→ Assignment
Write the data out again exactly, dropping any images it holds.

===============

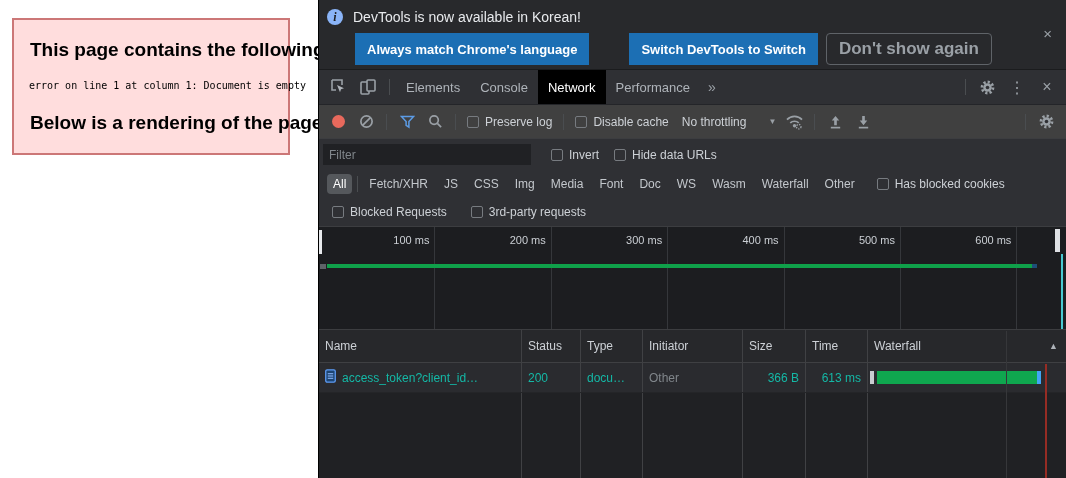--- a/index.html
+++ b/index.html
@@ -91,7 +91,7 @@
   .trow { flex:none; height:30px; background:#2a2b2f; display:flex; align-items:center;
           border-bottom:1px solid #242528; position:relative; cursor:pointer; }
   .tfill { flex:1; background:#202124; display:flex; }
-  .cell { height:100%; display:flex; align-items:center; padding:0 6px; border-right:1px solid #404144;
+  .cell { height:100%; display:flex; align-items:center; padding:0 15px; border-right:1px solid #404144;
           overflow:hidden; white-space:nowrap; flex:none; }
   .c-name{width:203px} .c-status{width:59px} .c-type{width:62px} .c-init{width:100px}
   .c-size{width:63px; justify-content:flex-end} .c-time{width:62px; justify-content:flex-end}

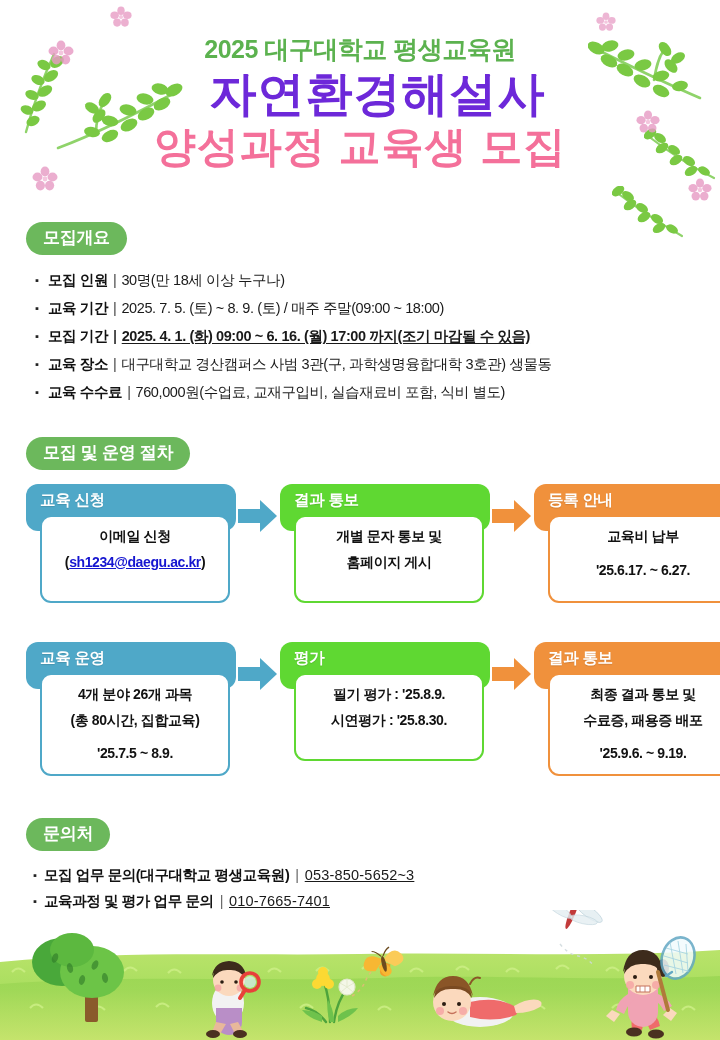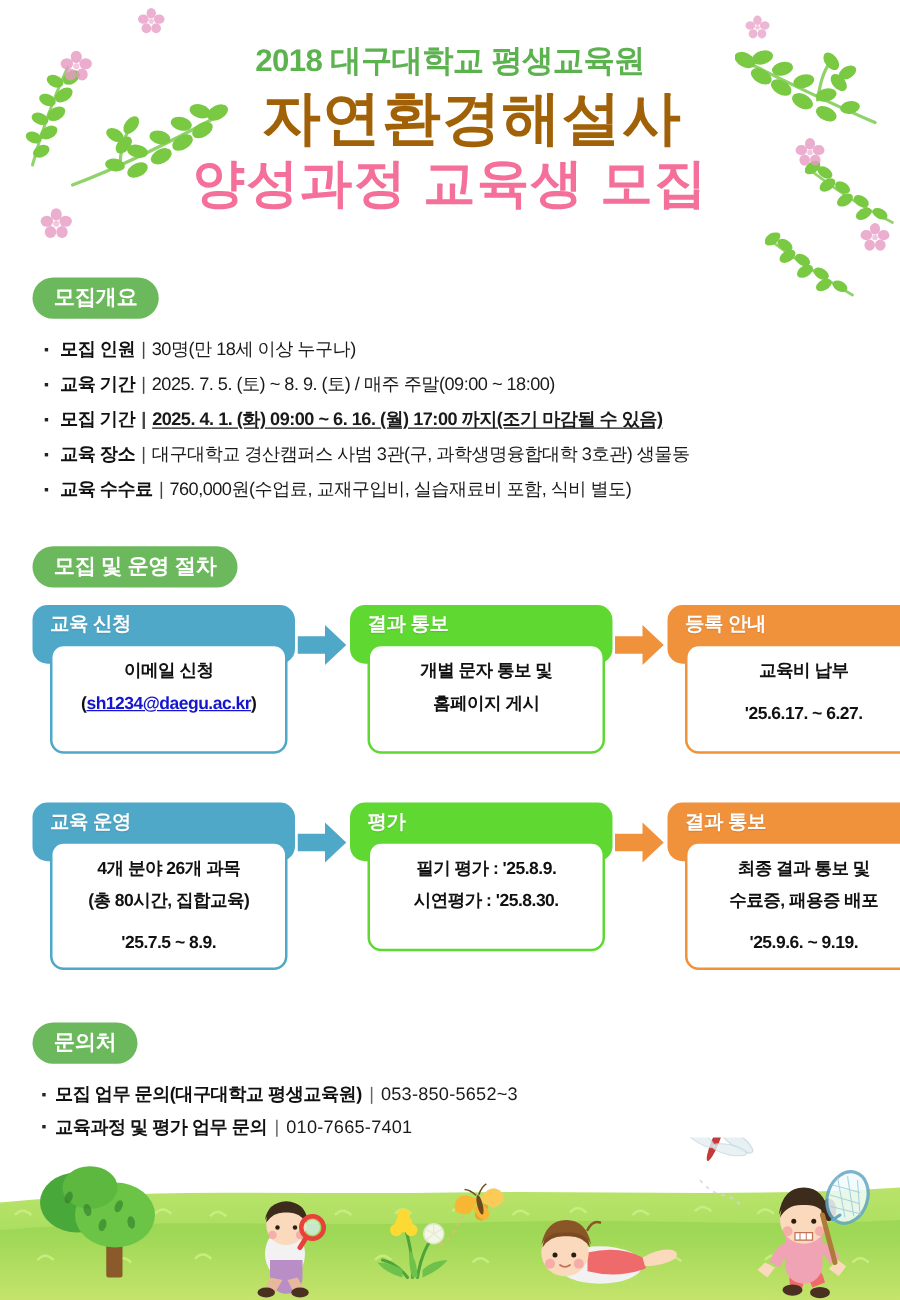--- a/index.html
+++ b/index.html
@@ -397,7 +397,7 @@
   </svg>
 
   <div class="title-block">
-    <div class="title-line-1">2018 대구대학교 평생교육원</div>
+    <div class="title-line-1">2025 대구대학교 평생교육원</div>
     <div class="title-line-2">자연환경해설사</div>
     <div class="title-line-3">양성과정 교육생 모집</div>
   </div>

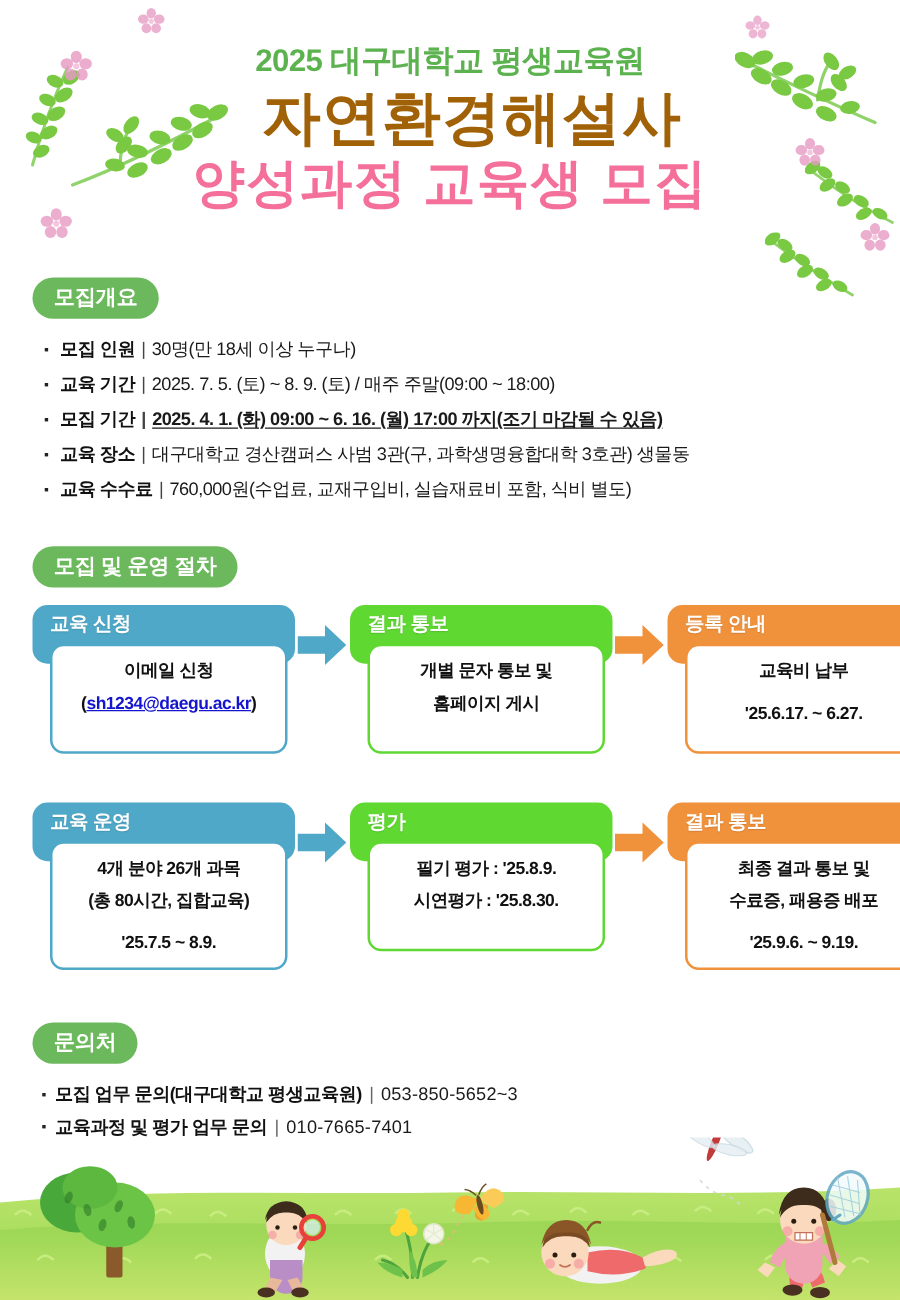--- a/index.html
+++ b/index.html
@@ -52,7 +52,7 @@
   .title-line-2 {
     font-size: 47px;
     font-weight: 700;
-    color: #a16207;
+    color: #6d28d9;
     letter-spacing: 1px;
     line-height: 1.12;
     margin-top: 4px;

===============

→ Result of this exercise
--- a/index.html
+++ b/index.html
@@ -91,7 +91,7 @@
   .trow { flex:none; height:30px; background:#2a2b2f; display:flex; align-items:center;
           border-bottom:1px solid #242528; position:relative; cursor:pointer; }
   .tfill { flex:1; background:#202124; display:flex; }
-  .cell { height:100%; display:flex; align-items:center; padding:0 6px; border-right:1px solid #404144;
+  .cell { height:100%; display:flex; align-items:center; padding:0 15px; border-right:1px solid #404144;
           overflow:hidden; white-space:nowrap; flex:none; }
   .c-name{width:203px} .c-status{width:59px} .c-type{width:62px} .c-init{width:100px}
   .c-size{width:63px; justify-content:flex-end} .c-time{width:62px; justify-content:flex-end}

--- a/index.html
+++ b/index.html
@@ -397,7 +397,7 @@
   </svg>
 
   <div class="title-block">
-    <div class="title-line-1">2018 대구대학교 평생교육원</div>
+    <div class="title-line-1">2025 대구대학교 평생교육원</div>
     <div class="title-line-2">자연환경해설사</div>
     <div class="title-line-3">양성과정 교육생 모집</div>
   </div>

--- a/index.html
+++ b/index.html
@@ -52,7 +52,7 @@
   .title-line-2 {
     font-size: 47px;
     font-weight: 700;
-    color: #a16207;
+    color: #6d28d9;
     letter-spacing: 1px;
     line-height: 1.12;
     margin-top: 4px;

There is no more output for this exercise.